Berita Terkini

6/recent/ticker-posts

Header Ads Widget

Pilkada Tangsel: Waspadai Mobilisasi Suara-suara Ghaib

 Oleh  Dodi Prasetya Azhari SH



Add caption
Penyelenggaraan Pemilihan Kepala Daerah (Pilkada) memang kerap dihantui persoalan daftar pemilih. Ini karena dalam prosesnya pada tahap pendataan sangat rentan terjadi manipulasi untuk kepentingan pihak tertentu. Karena itu, harapan besar terhadap peran Komisi Pemilihan Umum ( KPU) dalam penyelenggaraan proses pelaksanaan demokrasi  ini menunjukkan kredibilitasnya. Salah satu peran dasar yang harus KPU terus lakukan adalah berperan aktif dalam sosialisasi, tidak perlu menunggu dalam pendaftaran calon pemilih.

Berdasarkan fakta yang ada kemarin saat KPU Kota Tangerang Selatan (Tangsel) menggelar rapat pleno penetapan daftar pemilih tetap (DPT) Pilkada Kota Tangsel 2015. Dua pasangan peserta Pilkada Kota Tangsel, Ikshan Modjo-Li Claudia dan Arsid-Elvier menolak hasil pleno tersebut.  Karena terindikasi ada DPS yang bermasalah.

Dengan demikian, hanya pasangan Airin-Benyamin yang menyetujui penetapan DPT Tangsel 2015. Dari Daftar Pemilih Sementara (DPS) sebanyak 939.674 pemilih, setelah dilakukan perbaikan dan pencermatan, serta hasil pleno di  Panitia Pemilihan Kecamatan (PPK) terdapat pengurangan sekitar 5 ribu, KPU Tangsel akhirnya menetapkan DPT menjadi 934.674.

Penetapan DPT Kota Tangerang Selatan sejumlah 913.437 pemilih disambut keraguan oleh tim pasangan calon (paslon) Arsid-Elvier,tim pemenangan Arsid-Elvier memperkirakan jumlah DPT Tangsel mestinya tidak sebanyak itu. Ini berdasarkan akumulasi temuan pemilih ganda yang dilansir tim paslon Arsid-Elvier dan Ikhsan Modjo-Claudia, serta Panwaslu. Sebelumnya, tim paslon Arsid-Elvier menemukan data DPS ganda dan tak sempurna sebesar 91.915 pemilih. Sedangkan panwaslu sebanyak, 9.113 pemilih. Sementara tim Ikhsan Modjo-Claudia menemukan 70.097 pemilih ganda dalam DPS.

- _DATA TERCATAT_:

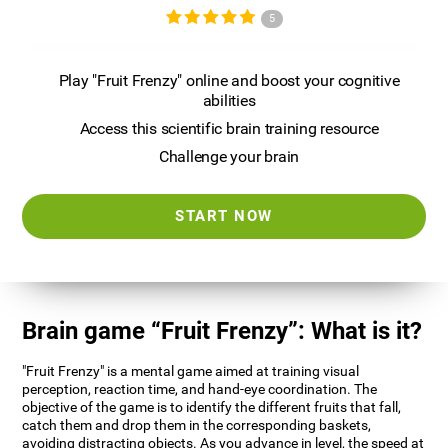
5
Play "Fruit Frenzy" online and boost your cognitive
abilities
Access this scientific brain training resource
Challenge your brain
START NOW
Brain game “Fruit Frenzy”: What is it?
"Fruit Frenzy" is a mental game aimed at training visual
perception, reaction time, and hand-eye coordination. The
objective of the game is to identify the different fruits that fall,
catch them and drop them in the corresponding baskets,
avoiding distracting objects. As you advance in level, the speed at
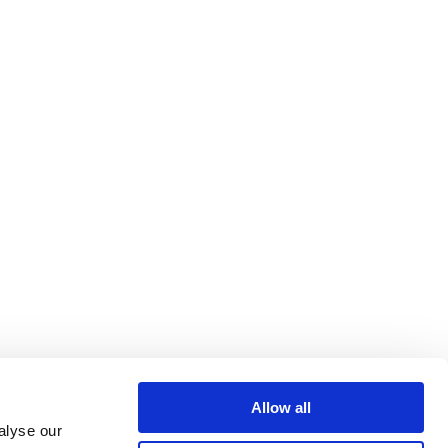
Allow all
alyse our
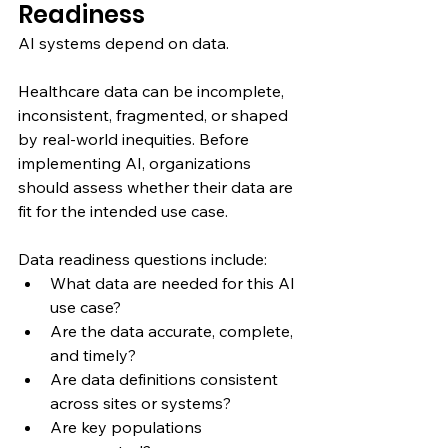
Readiness
AI systems depend on data.
Healthcare data can be incomplete, 
inconsistent, fragmented, or shaped 
by real-world inequities. Before 
implementing AI, organizations 
should assess whether their data are 
fit for the intended use case.
Data readiness questions include:
What data are needed for this AI 
use case?
Are the data accurate, complete, 
and timely?
Are data definitions consistent 
across sites or systems?
Are key populations 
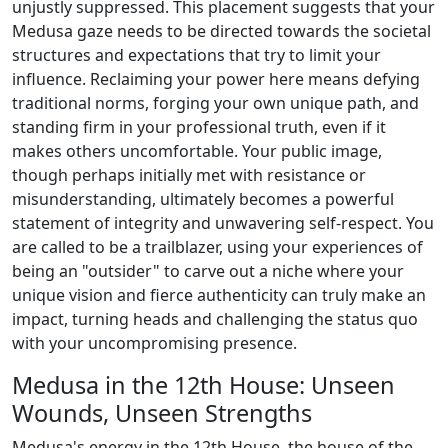
unjustly suppressed. This placement suggests that your
Medusa gaze needs to be directed towards the societal
structures and expectations that try to limit your
influence. Reclaiming your power here means defying
traditional norms, forging your own unique path, and
standing firm in your professional truth, even if it
makes others uncomfortable. Your public image,
though perhaps initially met with resistance or
misunderstanding, ultimately becomes a powerful
statement of integrity and unwavering self-respect. You
are called to be a trailblazer, using your experiences of
being an "outsider" to carve out a niche where your
unique vision and fierce authenticity can truly make an
impact, turning heads and challenging the status quo
with your uncompromising presence.
Medusa in the 12th House: Unseen
Wounds, Unseen Strengths
Medusa's energy in the 12th House, the house of the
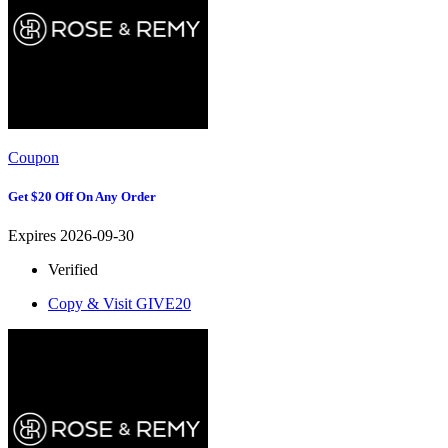
Coupon
Get $20 Off On Any Order
Expires 2026-09-30
Verified
Copy & Visit
GIVE20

- _BAGIAN LATIHAN_:
1. Ganti "sosialisasi" dengan "penyuluhan" lalu tuliskan kembali bagian teks tentang Pilkada Tangsel, mulai dari "Add caption" dan terus sampai "pendaftaran calon pemilih.".
2. Ulangi persis baris-baris dalam entri, mulai dari awal entri dan terus sampai baris yang memuat "at training visual". Jangan sertakan gambar dalam jawaban.

- _JAWABAN TIAP TUGAS_:
1.
Add caption
Penyelenggaraan Pemilihan Kepala Daerah (Pilkada) memang kerap dihantui persoalan daftar pemilih. Ini karena dalam prosesnya pada tahap pendataan sangat rentan terjadi manipulasi untuk kepentingan pihak tertentu. Karena itu, harapan besar terhadap peran Komisi Pemilihan Umum ( KPU) dalam penyelenggaraan proses pelaksanaan demokrasi  ini menunjukkan kredibilitasnya. Salah satu peran dasar yang harus KPU terus lakukan adalah berperan aktif dalam penyuluhan, tidak perlu menunggu dalam pendaftaran calon pemilih.

2.
5
Play "Fruit Frenzy" online and boost your cognitive
abilities
Access this scientific brain training resource
Challenge your brain
START NOW
Brain game “Fruit Frenzy”: What is it?
"Fruit Frenzy" is a mental game aimed at training visual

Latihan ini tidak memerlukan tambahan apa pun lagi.